# 📊Sales history dataset
This document describes the synthetic e commerce dataset created for forecasting daily sales in France.  
It includes both the structure of the dataset and the rules and assumptions used to generate realistic retail behavior such as seasonality, promotions, holidays, delivery cutoffs, and website traffic patterns.

---

## 📂 Dataset structure

Each row in the dataset represents daily sales for a given product. The features are:

- `date` 📅 → Calendar day. 
- `product` 🏷️ → Product category (`tshirt`, `toy`, `laptop`). 

**Target variable**
- `sales` 🛒 → Units sold.

**External features - Past covariate (only known historically)**
- `website_traffic` 🌐 → Daily visits for the product category. 
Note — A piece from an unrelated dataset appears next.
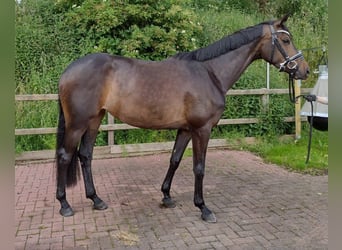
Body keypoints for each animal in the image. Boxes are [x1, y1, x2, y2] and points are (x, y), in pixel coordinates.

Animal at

**External features - Known in advance**
- `is_holiday_flag` 🎉 → 1 if the day is a French holiday, else 0. 
- `promotion_level` 💸 → `none`, `low`, `medium`, `high`. 
---

## 📈 Long term trends
- 👕 T shirts: stable baseline and highest starting sales.  
- 🧸 Toys: mid baseline and slight steady growth plus 2 percent per year.  
- 💻 Laptops: lowest baseline but strongest long term growth plus 6 percent per year.  

---

## 📅 Weekly patterns
- 📆 Weekdays Monday to Friday: sales a bit lower about minus 10 percent.  
- 📆 Saturday: small boost plus 10 percent sales and plus 8 percent traffic.  
- 📆 Sunday: big boost plus 25 percent sales and plus 20 percent traffic since shops are closed.  

---

## 🎉 Public holidays
- 🇫🇷 New Year Jan 1, Bastille Day Jul 14, Christmas Day Dec 25.  
- 🏪 Physical stores closed so e commerce benefits  
  - Traffic plus 10 percent  
  - Sales plus 7 percent  

---

## 🌸☀️ Seasonality
- 👕 T shirts  
  - Higher sales in spring and summer March to August.  
  - Peak in June and July about plus 40 percent.  
  - Weak demand in winter.  

- 💻 Laptops  
  - Slight dip in July and August.  
  - Otherwise steady.  

- 🧸 Toys  
  - Sales surge in November and December.  
  - Strongest in early December.  

---

## 🛍️ Promotions
- Winter Soldes January to February  
  - 👕 T shirts ramp from medium to high.  
  - 💻 Laptops constant low.  
  - 🧸 Toys none.  

- Summer Soldes late June to early August  
  - 👕 T shirts ramp from medium to high.  
  - 💻 Laptops constant low.  
  - 🧸 Toys none.  

- Black Friday Friday to Cyber Monday 4 days  
  - 💻 Laptops high.  
  - 🧸 Toys medium.  
  - 👕 T shirts medium.  

- Christmas promos December 1 to 23  
  - 🧸 Toys medium.  
  - 💻 Laptops low.  
  - 👕 T shirts none.  

---

## 🎁 Christmas delivery cutoff
- From December 24 onward sales drop only for products that benefit from Christmas  
  - 🧸 Toys strong drop mirrors strong December boost  
  - 💻 Laptops mild drop  
  - 👕 T shirts no drop not a Christmas gift  

---

## 🌐 Website traffic and conversion
- Traffic follows weekend and seasonal patterns similar to sales.  
- Customers browse more before big events such as Soldes and Black Friday.  
- Sales use traffic from today and the two previous days  
  - About 45 percent from same day traffic  
  - About 35 percent from yesterday  
  - About 15 percent from two days ago  
- In the week before Soldes for clothing and before Black Friday for laptops more weight goes to lagged traffic because people wait for the promo start.  
- During the first days of Soldes same day conversion is faster so same day weight is raised.  
- Random dampening makes sure browsing does not always convert directly.

---

## 🎲 Randomness
- Both traffic and sales include noise.  
- This keeps the data realistic and not too perfect.